Voltando a Roberto Dias, a demissão sumária e sem explicações de um diretor com cargo estratégico na Saúde deixou clara a pressão sofrida pelo governo. Ao mesmo tempo, o Planalto tenta identificar se há mais bombas de efeito retardado programadas para explodir no ministério. Zero Três se reuniu na última quarta com o ministro Marcelo Queiroga para saber detalhes do pente fino que está sendo feito nos contratos para aquisição de imunizantes. Wagner do Rosário, ministro da CGU, disse que apresentará suas conclusões no prazo de dez dias (foi dele quem partiu o parecer recomendando a suspensão do contrato com a Precisa).

Setores do governo avaliam que Arthur Lira estimulou o deputado Luiz Miranda a denunciar a suspeita de prevaricação de Bolsonaro à CPI para enfraquecer Barros, seu rival dentro do Progressistas. Apesar do lamaçal, o Planalto ainda não decidiu se afastará o deputado da liderança. A princípio, isso vai depender do depoimento dele à Comissão. Se for bem e sobreviver, ele poderá continuar no cargo; se for mal, será rifado.

A decisão de dar ou não seguimento a pedidos de impeachment do presidente da República é do presidente da Câmara. Lira foi guindado ao posto por Bolsonaro, que até o momento não tem do que reclamar, como também não tem motivos de queixa do desembargador piauiense que promoveu a ministro do STF em outubro do ano passado, mas isso é outra conversa. Enquanto o líder do Centrão blindar o chefe, não haverá processo de impeachment — e ainda que assim não fosse, não haveria quórum para apear Bolsonaro da Presidência.

Para quem não se lembra de como funciona esse circo, a apresentação da denúncia do P.R. por crime de responsabilidade (no caso de crimes comuns, cabe ao PGR apresentar a denúncia e ao STF autorizar a abertura do processo) pode ser feita por qualquer cidadão brasileiro, mas a análise — ou seja, se a denúncia cumpre os requisitos previstos em lei — é prerrogativa exclusiva do presidente da Câmara (vejam quanto poder se concentra nas mãos de uma única pessoa). Caso a denúncia seja aceita, uma Comissão Especial (constituída por representantes de todos os partidos) é formada e incumbida de analisar o caso.

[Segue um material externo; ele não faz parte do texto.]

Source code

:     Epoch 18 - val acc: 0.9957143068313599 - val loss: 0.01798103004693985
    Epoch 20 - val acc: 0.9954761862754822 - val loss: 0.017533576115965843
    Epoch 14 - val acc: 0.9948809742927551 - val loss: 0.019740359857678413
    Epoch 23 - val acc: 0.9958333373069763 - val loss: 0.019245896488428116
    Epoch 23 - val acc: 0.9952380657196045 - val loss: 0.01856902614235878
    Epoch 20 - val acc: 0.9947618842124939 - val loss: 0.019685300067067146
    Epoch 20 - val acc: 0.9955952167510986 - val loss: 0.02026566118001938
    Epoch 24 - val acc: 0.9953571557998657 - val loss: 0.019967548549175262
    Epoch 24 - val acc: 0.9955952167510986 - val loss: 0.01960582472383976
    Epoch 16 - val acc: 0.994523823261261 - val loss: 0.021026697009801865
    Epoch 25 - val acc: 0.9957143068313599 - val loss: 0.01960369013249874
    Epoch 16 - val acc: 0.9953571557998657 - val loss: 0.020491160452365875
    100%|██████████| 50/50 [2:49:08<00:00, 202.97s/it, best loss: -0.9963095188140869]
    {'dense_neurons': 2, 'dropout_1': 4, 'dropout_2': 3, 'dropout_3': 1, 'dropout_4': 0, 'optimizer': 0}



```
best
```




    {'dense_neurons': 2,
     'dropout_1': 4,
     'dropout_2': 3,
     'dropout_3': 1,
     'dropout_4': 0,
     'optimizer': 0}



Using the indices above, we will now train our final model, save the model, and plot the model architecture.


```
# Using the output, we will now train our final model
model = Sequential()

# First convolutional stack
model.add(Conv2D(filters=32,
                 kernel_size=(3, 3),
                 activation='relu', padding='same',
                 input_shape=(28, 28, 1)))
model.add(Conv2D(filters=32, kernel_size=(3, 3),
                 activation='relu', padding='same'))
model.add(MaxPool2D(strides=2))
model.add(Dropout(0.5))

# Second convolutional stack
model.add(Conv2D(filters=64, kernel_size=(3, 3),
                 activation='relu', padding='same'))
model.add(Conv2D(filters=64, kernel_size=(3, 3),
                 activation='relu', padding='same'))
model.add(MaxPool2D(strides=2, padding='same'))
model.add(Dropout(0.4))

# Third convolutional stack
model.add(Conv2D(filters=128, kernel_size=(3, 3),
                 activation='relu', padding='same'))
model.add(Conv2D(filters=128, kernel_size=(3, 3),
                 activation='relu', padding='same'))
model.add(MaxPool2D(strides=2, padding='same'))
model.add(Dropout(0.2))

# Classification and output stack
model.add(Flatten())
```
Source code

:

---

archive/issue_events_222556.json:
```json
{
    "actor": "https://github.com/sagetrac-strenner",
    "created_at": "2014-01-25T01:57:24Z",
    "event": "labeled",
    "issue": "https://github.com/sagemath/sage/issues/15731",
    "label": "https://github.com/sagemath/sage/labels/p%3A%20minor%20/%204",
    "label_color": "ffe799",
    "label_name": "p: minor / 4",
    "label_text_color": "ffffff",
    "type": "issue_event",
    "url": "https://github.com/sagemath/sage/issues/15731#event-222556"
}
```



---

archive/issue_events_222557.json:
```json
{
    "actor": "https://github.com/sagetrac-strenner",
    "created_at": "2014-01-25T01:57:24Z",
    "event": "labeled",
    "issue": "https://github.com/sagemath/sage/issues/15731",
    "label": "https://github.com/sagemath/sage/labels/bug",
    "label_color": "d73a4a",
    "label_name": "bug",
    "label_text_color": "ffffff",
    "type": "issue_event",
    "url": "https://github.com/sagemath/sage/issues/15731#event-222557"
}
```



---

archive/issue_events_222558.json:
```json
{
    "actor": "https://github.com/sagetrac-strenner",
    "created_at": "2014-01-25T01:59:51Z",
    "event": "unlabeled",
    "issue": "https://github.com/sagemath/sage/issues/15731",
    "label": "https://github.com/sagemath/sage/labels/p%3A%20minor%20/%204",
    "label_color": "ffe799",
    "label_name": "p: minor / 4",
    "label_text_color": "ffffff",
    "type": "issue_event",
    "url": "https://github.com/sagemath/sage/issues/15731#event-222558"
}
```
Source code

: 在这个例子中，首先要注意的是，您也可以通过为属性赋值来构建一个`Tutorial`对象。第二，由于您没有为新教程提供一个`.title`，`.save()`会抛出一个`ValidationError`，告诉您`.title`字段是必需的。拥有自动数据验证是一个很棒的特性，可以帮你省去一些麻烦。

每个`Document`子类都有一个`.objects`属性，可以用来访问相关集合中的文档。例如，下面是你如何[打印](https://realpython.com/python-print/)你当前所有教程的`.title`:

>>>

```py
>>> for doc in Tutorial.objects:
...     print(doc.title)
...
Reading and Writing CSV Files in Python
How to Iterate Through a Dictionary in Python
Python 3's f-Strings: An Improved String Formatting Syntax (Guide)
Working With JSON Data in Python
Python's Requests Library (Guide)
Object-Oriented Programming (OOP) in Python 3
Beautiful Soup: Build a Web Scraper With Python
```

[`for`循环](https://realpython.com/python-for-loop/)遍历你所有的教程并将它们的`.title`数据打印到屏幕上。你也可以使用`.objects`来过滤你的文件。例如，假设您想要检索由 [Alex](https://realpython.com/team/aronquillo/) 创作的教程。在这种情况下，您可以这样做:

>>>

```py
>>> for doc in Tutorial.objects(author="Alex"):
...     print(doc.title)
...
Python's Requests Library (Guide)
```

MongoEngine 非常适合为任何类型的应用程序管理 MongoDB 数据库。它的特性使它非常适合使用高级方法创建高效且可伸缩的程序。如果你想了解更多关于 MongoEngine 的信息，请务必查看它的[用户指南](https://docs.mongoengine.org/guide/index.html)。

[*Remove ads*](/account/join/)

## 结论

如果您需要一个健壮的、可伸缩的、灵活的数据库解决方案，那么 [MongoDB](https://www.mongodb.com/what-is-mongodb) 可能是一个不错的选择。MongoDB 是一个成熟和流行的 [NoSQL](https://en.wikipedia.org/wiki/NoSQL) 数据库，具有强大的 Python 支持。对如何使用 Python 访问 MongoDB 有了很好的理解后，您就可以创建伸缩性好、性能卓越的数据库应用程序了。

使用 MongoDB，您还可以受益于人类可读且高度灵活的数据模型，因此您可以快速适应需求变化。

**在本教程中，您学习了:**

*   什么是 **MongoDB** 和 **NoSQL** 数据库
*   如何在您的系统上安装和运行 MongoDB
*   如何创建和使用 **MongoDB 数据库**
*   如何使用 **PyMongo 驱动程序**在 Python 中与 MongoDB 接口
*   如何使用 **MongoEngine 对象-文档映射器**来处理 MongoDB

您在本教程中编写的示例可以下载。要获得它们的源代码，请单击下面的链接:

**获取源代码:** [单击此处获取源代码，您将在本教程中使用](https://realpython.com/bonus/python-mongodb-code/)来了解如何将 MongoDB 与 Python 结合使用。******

A partir de então o acusado tem o prazo de dez dias para apresentar sua defesa (note que a Comissão pode determinar a realização de outras diligências para esclarecer melhor a denúncia, como ouvir testemunhas, por exemplo). Ao final, se o parecer for favorável, a instauração do processo só se dará se 342 deputados (maioria de 2/3) votarem a favor. Atingido esse quórum, a denúncia é enviada ao Senado e analisada à luz da admissibilidade da acusação. Nessa etapa, porém, o Senado apenas autoriza ou não o prosseguimento do processo (por maioria simples, ou seja, 41 votos se todos os 81 senadores participarem da sessão). 

A essa altura o mandatário acusado passa a ser considerado réu e é afastado do cargo por 180 dias ou até o final do processo, o que ocorrer primeiro. O julgamento também final fica a cargo dos senadores. Para que haja condenação, é preciso que mais de 2/3 do plenário vote nesse sentido — ou seja, mais de 54 dos 81 senadores. Caso o quórum seja alcançado, o presidente afastado perde o cargo definitivamente e é inabilitado (ou seja, tem os direitos políticos cassados) pelo período de oito anos.